The CIA’s former acting general counsel, John Rizzo, was involved in the programme from the start until 2009. He had a career at the CIA since the 1970s and was a main author of the 2001 Memorandum of Notification to the president that gave the CIA broad power to torture. Bush (pace Cheney’s recent comments), according to the intelligence committee report, was not briefed in detail on the actual techniques until 2006. The original authorization for the torture programme seems to have come from the Memorandum of Notification, a presidential document drafted by the CIA itself and signed by Bush on September 17, 2001.

An internal CIA draft letter to the attorney general sought a formal declaration that there would be no prosecutions of torturers.  When the Justice Department’s Criminal Division refused to provide immunity, the CIA lied to the Justice Department and found lawyers who would do their bidding. John Yoo, the author of the original torture memo, told the Office of Professional Responsibility that he would not have judged waterboarding legal if he had known the truth about how brutal it was.

In 1994, the US signed the Convention against Torture. This not only prohibits torture but also requires that it be investigated and punished. On his second day in office, Obama announced plans to close the Guantánamo detention facility within a year and to end immediately George W. Bush’s authorization of the use of “enhanced interrogation techniques”.  Although Obama once famously commented that “we tortured some folks” and that “I believe waterboarding was torture”, he has taken no action against the torturers. There are obvious avenues for investigation and possible prosecution, though the Obama administration shows no interest taking them.

This avoidance means that, practically speaking, torture remains an option for policymakers rather than a criminal offense. CIA director John Brennan has explicitly refused to rule out the CIA’s use of enhanced interrogation techniques under a future administration. The message to future presidents facing a serious security threat is that the prohibition of torture can be ignored without consequence. Abusive security forces from around the world are likely to take heart from that precedent as well.

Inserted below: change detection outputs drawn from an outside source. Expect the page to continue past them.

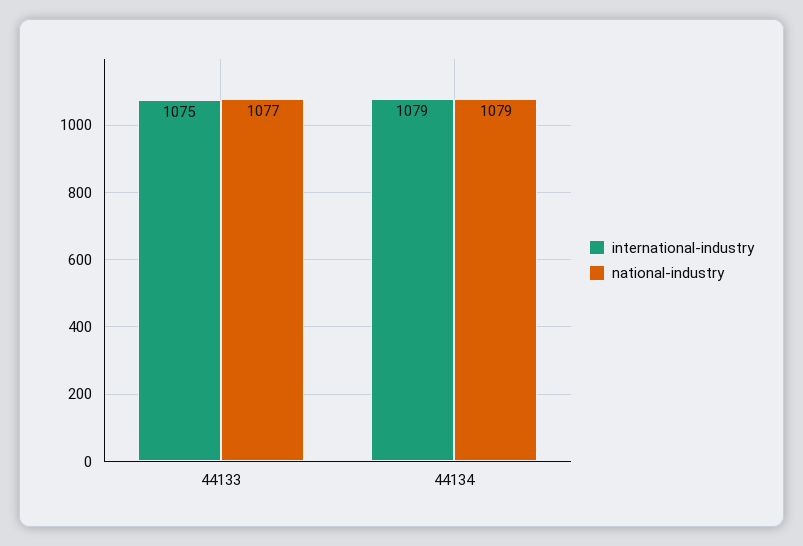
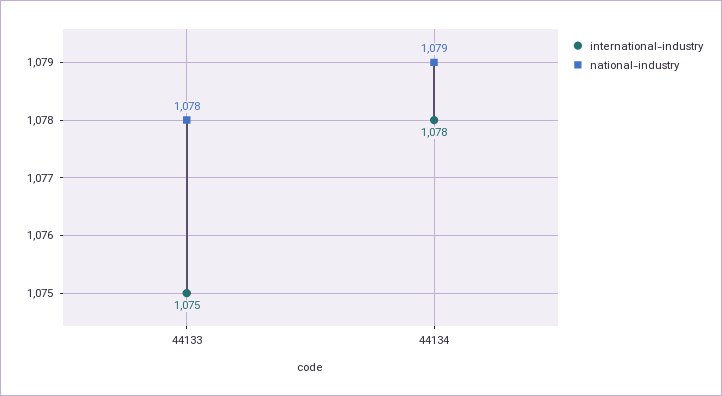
  {
    "international-industry": {
      "44133": 1075,
-     "44134": 1079
+     "44134": 1078
    },
    "national-industry": {
-     "44133": 1077,
+     "44133": 1078,
      "44134": 1079
    }
  }

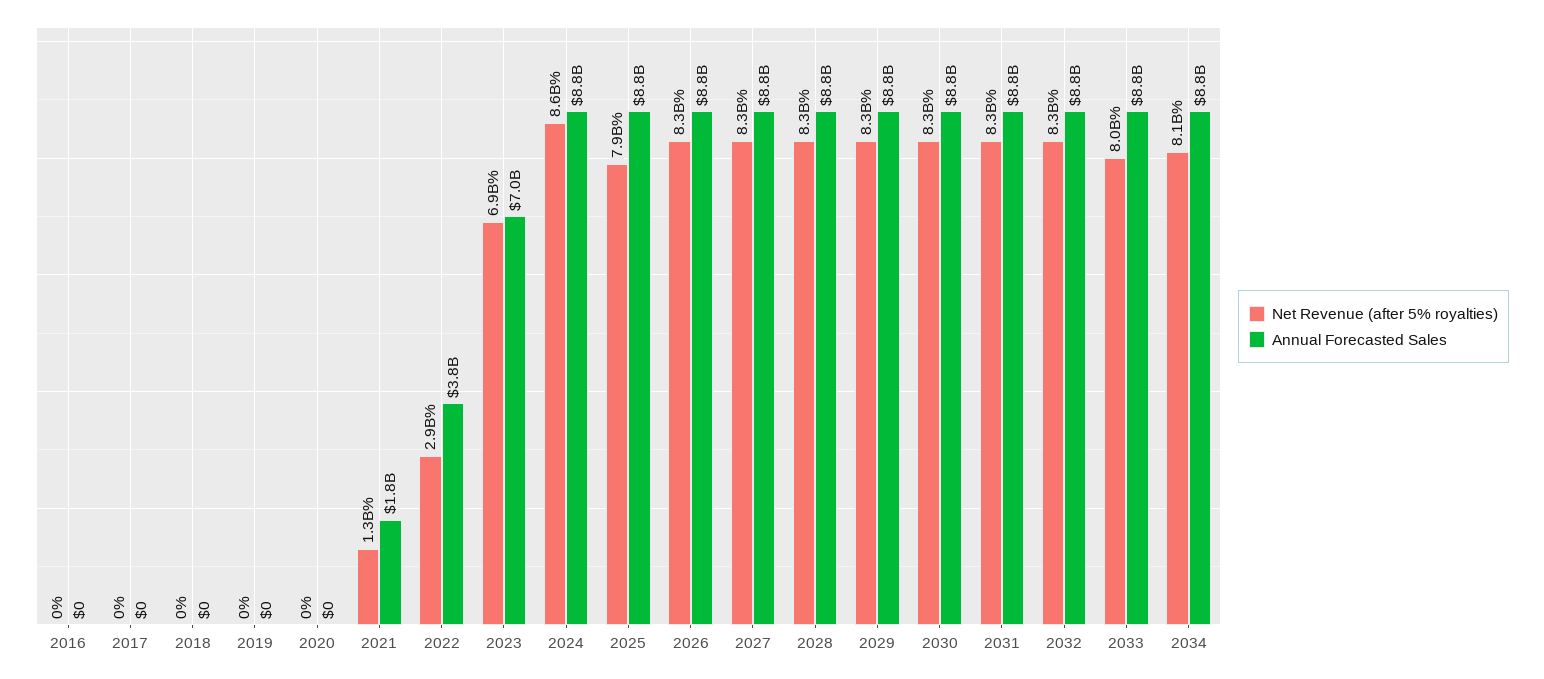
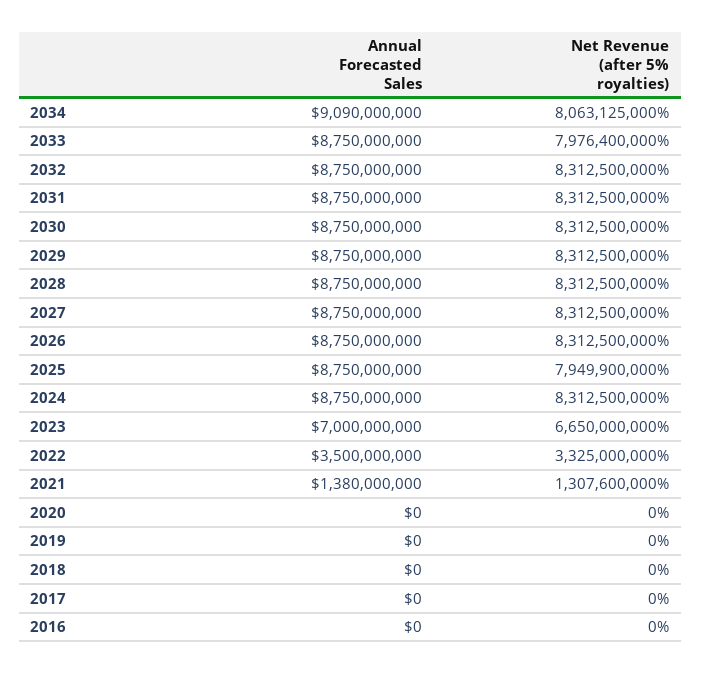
  {
    "Net Revenue (after 5% royalties)": {
      "2016": 0,
      "2017": 0,
      "2018": 0,
      "2019": 0,
      "2020": 0,
      "2021": 1307600000,
-     "2022": 2900000000,
+     "2022": 3325000000,
-     "2023": 6900000000,
+     "2023": 6650000000,
-     "2024": 8600000000,
+     "2024": 8312500000,
      "2025": 7949900000,
      "2026": 8312500000,
      "2027": 8312500000,
      "2028": 8312500000,
      "2029": 8312500000,
      "2030": 8312500000,
      "2031": 8312500000,
      "2032": 8312500000,
      "2033": 7976400000,
      "2034": 8063125000
    },
    "Annual Forecasted Sales": {
      "2016": 0,
      "2017": 0,
      "2018": 0,
      "2019": 0,
      "2020": 0,
-     "2021": 1800000000,
+     "2021": 1380000000,
-     "2022": 3800000000,
+     "2022": 3500000000,
      "2023": 7000000000,
      "2024": 8750000000,
      "2025": 8750000000,
      "2026": 8750000000,
      "2027": 8750000000,
      "2028": 8750000000,
      "2029": 8750000000,
      "2030": 8750000000,
      "2031": 8750000000,
      "2032": 8750000000,
      "2033": 8750000000,
-     "2034": 8800000000
+     "2034": 9090000000
    }
  }

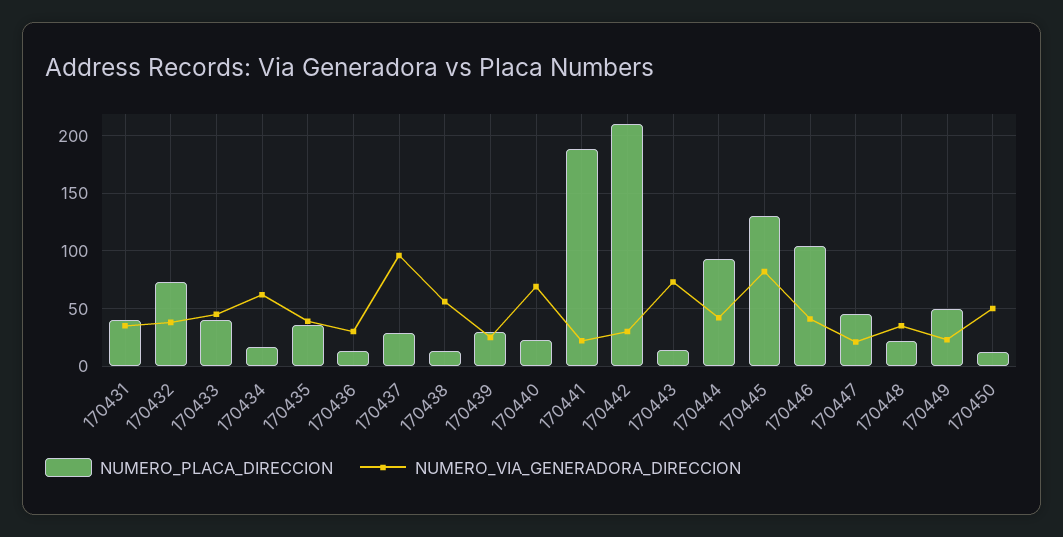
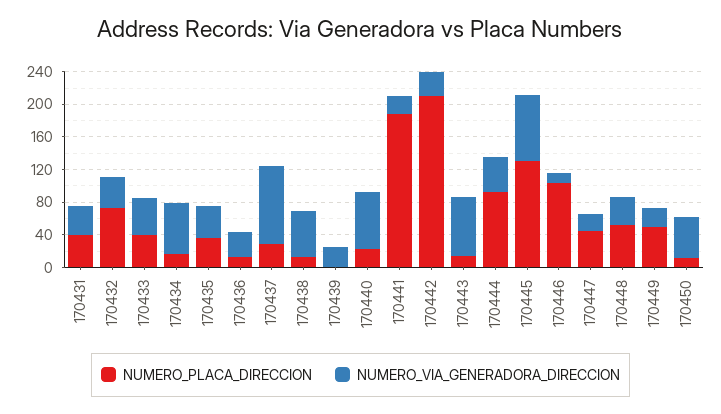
  {
    "NUMERO_PLACA_DIRECCION": {
      "170431": 40,
      "170432": 70,
      "170433": 40,
      "170434": 20,
      "170435": 40,
      "170436": 10,
      "170437": 30,
      "170438": 10,
-     "170439": 30,
+     "170439": 0,
      "170440": 20,
      "170441": 190,
      "170442": 210,
      "170443": 10,
      "170444": 90,
      "170445": 130,
      "170446": 100,
      "170447": 50,
-     "170448": 20,
+     "170448": 50,
      "170449": 50,
      "170450": 10
    },
    "NUMERO_VIA_GENERADORA_DIRECCION": {
      "170431": 40,
      "170432": 40,
      "170433": 50,
      "170434": 60,
      "170435": 40,
      "170436": 30,
      "170437": 100,
      "170438": 60,
      "170439": 30,
      "170440": 70,
      "170441": 20,
      "170442": 30,
      "170443": 70,
      "170444": 40,
      "170445": 80,
-     "170446": 40,
+     "170446": 10,
      "170447": 20,
      "170448": 40,
      "170449": 20,
      "170450": 50
    }
  }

Michael White was lambasted when he wrote in the Guardian: “it is also a day of redemption for the American system of imperfectly accountable government and that country’s many enemies should remember that as they hurl bricks and demand the prosecution of offenders”.

In his recent book Pay Any Price, investigative journalist James Risen described two of the most consequential aspects of American national security policy after September 11: the organized torture of al-Qaeda suspects in secret CIA prisons and the mass surveillance of communications by Americans carried out by the National Security Agency. There is a third consequence- attempts to muzzle the media. The Department of Justice prosecuted and imprisoned about half a dozen press sources for disclosing classified information  about mass surveillance and torture.

At his first inauguration, Barack Obama rejected “as false the choice between our safety and our ideals.” Fine words. Risen writes:  “The rush to transform the United States from an open society to a walled fortress, prompted by the 9/11 attacks and propelled by billions of dollars spent on homeland security”, has left little room for serious public debate about “how best to balance security, civil liberties and freedom of movement. It is no longer much of a debate—security always wins.”